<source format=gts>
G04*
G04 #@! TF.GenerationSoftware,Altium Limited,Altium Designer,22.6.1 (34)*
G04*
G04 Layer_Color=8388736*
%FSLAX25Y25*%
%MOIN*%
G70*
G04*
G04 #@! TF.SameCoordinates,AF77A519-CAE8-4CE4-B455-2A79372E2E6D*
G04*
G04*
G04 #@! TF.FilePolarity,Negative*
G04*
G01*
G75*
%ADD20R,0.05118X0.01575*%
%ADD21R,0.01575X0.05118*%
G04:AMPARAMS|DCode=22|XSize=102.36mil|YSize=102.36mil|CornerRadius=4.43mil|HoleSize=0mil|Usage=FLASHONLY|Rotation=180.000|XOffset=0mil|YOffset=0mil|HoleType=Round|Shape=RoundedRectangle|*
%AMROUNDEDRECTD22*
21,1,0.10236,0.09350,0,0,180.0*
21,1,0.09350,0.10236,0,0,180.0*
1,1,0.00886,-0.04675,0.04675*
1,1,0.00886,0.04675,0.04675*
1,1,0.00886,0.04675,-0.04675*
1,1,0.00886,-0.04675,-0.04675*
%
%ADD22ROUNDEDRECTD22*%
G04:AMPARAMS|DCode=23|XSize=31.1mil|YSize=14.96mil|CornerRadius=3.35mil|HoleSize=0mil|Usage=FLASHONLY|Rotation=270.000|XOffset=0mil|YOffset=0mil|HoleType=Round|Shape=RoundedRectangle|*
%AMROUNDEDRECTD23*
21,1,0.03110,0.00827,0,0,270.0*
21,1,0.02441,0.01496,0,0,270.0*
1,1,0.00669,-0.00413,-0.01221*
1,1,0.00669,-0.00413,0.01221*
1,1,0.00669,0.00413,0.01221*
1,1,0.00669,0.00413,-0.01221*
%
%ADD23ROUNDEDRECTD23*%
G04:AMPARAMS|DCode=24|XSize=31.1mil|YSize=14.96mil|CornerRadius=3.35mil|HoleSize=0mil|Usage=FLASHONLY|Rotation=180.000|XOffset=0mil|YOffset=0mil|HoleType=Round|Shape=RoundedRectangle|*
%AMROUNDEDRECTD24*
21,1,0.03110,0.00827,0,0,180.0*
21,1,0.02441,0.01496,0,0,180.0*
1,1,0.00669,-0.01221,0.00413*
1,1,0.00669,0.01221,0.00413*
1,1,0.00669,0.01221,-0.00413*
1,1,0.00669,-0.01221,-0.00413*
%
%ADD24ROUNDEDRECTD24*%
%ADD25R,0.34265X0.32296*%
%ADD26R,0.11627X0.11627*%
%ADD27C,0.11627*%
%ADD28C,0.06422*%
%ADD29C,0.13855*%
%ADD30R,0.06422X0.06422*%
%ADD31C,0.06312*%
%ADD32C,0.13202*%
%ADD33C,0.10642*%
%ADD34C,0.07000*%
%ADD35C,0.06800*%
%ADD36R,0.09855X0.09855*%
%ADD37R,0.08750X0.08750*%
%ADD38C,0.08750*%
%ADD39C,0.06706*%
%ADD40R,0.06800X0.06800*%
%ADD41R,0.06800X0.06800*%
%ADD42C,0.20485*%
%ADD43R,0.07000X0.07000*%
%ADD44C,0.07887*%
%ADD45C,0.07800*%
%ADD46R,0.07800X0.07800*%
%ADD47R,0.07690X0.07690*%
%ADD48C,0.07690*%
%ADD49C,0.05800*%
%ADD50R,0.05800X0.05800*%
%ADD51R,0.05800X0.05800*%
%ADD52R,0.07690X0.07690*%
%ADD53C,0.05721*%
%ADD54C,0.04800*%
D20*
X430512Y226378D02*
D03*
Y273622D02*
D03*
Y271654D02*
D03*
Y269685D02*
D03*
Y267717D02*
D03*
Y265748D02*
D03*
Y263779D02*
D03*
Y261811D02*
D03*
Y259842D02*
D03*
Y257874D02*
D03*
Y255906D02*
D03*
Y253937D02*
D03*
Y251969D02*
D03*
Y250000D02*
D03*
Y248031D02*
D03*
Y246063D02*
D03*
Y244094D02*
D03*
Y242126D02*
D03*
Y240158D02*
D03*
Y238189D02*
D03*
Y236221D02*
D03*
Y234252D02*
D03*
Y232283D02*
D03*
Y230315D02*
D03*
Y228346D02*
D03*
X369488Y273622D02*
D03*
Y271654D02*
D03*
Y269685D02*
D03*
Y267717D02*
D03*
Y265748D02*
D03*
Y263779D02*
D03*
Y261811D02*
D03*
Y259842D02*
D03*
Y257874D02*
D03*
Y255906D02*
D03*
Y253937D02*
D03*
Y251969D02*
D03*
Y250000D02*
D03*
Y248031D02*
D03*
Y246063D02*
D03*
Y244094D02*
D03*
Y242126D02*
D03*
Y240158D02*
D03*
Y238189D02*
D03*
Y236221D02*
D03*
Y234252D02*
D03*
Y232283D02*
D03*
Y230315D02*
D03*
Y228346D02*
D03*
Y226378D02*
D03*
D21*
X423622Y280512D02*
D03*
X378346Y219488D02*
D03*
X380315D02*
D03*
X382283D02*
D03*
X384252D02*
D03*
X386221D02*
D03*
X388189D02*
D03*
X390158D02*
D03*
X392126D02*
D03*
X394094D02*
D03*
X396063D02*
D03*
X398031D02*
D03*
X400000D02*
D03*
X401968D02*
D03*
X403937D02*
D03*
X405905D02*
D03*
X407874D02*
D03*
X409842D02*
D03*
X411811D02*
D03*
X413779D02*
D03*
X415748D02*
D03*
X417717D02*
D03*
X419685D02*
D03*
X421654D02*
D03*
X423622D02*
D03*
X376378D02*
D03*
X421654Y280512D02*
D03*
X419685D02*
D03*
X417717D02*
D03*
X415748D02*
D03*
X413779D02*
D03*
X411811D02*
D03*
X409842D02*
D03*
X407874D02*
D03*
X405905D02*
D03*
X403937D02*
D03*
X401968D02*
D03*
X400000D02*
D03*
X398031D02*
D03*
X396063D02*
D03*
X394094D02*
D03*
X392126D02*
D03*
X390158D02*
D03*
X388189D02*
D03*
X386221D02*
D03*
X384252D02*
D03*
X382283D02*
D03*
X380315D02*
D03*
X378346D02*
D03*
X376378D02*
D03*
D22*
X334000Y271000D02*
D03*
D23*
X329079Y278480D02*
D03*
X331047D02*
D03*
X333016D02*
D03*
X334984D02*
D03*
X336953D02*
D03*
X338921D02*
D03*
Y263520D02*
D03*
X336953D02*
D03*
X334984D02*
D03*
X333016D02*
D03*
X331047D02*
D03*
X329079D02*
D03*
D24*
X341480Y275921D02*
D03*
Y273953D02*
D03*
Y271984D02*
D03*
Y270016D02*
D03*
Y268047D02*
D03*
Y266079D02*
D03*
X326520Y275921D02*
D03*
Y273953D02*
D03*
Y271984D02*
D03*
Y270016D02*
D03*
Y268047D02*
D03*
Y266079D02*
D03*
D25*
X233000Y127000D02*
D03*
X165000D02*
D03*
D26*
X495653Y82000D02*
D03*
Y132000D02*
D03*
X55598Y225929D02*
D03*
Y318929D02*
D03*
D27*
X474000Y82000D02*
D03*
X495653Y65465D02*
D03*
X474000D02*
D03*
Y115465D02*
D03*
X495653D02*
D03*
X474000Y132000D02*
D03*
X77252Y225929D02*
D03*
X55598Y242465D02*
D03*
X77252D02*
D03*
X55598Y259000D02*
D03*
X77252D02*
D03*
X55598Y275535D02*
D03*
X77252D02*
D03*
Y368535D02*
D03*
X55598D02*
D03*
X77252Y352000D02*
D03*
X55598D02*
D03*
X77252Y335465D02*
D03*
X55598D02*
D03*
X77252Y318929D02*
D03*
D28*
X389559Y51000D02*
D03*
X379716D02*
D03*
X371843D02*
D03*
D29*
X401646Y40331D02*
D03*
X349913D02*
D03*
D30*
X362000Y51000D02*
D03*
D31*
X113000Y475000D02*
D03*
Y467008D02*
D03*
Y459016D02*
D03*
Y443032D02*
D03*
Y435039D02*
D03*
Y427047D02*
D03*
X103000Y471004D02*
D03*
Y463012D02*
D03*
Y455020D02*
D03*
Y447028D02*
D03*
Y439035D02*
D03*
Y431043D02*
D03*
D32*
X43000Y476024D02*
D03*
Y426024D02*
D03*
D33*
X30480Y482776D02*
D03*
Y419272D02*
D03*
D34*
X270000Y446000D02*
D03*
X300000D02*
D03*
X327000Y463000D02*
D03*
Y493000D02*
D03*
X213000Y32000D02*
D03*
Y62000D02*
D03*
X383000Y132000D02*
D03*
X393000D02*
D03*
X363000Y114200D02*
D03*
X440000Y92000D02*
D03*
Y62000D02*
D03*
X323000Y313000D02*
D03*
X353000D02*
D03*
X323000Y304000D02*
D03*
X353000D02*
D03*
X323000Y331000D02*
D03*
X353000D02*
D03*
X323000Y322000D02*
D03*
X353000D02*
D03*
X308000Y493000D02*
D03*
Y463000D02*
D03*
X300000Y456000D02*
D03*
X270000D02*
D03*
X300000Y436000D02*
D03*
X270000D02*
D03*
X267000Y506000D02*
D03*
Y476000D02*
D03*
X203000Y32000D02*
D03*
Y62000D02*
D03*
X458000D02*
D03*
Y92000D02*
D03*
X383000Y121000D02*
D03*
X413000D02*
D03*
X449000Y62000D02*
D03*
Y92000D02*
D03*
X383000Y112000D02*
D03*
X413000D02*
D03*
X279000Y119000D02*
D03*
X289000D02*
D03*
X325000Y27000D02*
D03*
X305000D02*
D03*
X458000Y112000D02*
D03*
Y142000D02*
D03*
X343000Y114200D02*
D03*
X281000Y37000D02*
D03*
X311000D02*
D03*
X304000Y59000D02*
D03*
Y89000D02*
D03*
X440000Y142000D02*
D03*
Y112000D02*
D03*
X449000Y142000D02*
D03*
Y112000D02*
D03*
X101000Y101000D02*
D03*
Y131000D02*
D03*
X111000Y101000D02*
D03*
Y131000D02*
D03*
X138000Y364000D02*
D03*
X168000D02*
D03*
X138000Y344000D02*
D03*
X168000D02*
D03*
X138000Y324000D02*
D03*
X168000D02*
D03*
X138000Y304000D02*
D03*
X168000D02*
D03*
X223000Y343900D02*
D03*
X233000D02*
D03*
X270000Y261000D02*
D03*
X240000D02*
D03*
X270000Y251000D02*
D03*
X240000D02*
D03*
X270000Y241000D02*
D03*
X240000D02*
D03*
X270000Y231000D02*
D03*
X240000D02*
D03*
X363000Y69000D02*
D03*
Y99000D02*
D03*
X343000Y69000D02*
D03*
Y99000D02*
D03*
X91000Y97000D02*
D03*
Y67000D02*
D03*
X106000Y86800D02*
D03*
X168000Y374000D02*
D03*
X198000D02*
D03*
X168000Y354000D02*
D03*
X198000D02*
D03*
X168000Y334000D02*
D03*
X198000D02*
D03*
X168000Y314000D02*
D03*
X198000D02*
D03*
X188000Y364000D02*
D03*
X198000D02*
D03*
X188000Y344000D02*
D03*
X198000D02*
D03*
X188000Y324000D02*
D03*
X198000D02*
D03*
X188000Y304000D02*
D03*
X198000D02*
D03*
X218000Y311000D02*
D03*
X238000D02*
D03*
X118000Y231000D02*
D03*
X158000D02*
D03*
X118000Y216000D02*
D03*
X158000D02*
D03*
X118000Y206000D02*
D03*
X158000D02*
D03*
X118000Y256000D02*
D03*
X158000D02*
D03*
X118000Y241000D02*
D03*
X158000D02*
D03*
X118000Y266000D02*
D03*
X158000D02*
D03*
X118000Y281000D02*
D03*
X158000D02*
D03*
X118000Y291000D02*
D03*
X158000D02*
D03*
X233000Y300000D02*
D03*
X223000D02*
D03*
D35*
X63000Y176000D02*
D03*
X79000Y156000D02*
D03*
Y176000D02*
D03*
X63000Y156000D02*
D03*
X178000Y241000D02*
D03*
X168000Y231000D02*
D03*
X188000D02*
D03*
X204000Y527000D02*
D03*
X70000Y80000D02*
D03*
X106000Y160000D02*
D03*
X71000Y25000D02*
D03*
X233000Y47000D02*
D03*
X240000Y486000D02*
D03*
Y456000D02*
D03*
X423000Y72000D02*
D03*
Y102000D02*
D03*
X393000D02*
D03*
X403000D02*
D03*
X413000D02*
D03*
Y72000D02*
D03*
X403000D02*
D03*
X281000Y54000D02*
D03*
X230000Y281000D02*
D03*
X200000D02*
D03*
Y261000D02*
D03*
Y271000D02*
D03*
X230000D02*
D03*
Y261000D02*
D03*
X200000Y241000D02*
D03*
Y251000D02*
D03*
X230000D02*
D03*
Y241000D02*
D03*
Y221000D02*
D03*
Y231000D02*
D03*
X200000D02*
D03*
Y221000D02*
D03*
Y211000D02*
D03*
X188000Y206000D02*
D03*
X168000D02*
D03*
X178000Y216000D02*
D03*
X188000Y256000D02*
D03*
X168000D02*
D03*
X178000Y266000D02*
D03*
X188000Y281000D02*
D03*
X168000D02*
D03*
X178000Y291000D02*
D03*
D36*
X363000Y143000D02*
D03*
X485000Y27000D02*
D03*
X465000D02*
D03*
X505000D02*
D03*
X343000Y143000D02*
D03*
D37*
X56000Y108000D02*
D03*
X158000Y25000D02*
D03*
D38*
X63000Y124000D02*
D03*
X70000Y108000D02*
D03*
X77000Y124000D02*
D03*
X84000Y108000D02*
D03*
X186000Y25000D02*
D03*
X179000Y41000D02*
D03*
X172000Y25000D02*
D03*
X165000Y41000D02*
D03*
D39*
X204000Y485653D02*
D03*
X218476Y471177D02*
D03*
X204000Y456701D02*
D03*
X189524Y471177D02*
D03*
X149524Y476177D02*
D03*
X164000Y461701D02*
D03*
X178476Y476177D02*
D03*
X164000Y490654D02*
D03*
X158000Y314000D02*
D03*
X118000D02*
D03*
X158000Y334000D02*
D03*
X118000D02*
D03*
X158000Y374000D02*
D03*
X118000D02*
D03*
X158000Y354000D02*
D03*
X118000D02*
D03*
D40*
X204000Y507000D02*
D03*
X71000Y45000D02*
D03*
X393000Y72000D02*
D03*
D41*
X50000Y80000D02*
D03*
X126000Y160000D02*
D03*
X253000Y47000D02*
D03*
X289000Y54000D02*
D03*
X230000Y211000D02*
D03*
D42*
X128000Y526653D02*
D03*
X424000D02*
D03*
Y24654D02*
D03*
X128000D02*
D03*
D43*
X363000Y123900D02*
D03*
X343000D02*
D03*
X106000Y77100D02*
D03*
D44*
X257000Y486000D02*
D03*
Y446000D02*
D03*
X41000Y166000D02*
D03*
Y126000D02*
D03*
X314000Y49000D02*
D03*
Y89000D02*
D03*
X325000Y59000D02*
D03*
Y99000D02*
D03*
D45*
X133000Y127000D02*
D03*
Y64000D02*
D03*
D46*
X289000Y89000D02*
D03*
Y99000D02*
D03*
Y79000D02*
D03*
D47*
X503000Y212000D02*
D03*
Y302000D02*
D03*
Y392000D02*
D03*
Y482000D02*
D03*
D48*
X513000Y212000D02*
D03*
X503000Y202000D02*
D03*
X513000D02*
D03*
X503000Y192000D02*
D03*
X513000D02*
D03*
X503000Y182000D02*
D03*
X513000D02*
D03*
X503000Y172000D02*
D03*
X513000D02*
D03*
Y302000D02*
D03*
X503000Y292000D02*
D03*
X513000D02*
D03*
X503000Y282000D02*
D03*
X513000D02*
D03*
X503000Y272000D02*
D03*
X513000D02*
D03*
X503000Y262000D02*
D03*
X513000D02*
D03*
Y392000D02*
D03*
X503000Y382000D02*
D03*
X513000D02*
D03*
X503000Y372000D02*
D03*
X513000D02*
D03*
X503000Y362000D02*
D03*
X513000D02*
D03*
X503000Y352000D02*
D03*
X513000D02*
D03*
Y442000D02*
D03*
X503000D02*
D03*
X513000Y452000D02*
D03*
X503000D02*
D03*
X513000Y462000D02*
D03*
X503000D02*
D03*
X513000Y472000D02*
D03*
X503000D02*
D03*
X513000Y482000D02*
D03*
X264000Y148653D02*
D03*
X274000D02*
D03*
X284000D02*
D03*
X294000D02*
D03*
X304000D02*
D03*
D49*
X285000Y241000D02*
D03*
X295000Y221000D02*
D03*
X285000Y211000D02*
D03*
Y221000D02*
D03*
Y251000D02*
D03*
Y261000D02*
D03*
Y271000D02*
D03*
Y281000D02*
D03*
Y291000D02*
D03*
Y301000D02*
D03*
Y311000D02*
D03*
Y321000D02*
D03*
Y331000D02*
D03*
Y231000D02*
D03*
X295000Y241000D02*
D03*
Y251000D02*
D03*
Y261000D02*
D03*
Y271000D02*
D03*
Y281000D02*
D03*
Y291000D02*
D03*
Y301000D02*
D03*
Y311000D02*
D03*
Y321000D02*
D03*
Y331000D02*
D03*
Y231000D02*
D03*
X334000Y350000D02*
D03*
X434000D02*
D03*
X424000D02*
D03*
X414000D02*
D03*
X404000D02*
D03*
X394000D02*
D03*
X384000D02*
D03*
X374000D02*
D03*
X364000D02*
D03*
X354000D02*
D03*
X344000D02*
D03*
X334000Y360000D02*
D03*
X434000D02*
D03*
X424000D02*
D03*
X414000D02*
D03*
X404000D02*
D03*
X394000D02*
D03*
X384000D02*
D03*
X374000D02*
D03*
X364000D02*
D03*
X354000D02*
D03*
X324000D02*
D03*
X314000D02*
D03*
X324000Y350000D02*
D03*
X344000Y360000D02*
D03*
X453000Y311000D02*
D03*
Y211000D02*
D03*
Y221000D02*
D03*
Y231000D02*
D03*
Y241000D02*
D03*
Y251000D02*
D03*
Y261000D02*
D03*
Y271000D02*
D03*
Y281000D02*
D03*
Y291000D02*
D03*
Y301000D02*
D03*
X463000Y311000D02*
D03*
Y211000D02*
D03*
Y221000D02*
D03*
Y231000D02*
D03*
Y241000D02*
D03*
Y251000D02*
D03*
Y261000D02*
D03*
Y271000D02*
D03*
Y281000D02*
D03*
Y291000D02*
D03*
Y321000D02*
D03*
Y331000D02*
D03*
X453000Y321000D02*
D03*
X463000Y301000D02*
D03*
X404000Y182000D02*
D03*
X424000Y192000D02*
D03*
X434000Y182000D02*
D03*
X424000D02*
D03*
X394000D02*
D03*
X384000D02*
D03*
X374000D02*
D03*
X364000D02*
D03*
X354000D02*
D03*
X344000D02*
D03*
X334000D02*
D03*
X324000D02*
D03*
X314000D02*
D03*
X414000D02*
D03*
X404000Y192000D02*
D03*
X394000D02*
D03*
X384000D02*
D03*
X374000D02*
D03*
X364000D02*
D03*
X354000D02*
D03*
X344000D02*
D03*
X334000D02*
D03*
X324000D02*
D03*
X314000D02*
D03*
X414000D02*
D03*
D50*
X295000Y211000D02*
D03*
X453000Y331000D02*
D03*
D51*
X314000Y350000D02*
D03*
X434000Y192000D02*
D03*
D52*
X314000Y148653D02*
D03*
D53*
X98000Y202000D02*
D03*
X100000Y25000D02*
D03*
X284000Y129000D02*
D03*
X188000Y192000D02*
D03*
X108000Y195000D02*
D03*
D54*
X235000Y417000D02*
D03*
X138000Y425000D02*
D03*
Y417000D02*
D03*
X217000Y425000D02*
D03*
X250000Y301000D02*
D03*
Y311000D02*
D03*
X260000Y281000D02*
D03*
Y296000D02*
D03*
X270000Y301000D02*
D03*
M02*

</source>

──────────

Problem requirements: Find every line above where the word "HoleType" occurs, and copy that line.

Answer to the exercise:
G04:AMPARAMS|DCode=22|XSize=102.36mil|YSize=102.36mil|CornerRadius=4.43mil|HoleSize=0mil|Usage=FLASHONLY|Rotation=180.000|XOffset=0mil|YOffset=0mil|HoleType=Round|Shape=RoundedRectangle|*
G04:AMPARAMS|DCode=23|XSize=31.1mil|YSize=14.96mil|CornerRadius=3.35mil|HoleSize=0mil|Usage=FLASHONLY|Rotation=270.000|XOffset=0mil|YOffset=0mil|HoleType=Round|Shape=RoundedRectangle|*
G04:AMPARAMS|DCode=24|XSize=31.1mil|YSize=14.96mil|CornerRadius=3.35mil|HoleSize=0mil|Usage=FLASHONLY|Rotation=180.000|XOffset=0mil|YOffset=0mil|HoleType=Round|Shape=RoundedRectangle|*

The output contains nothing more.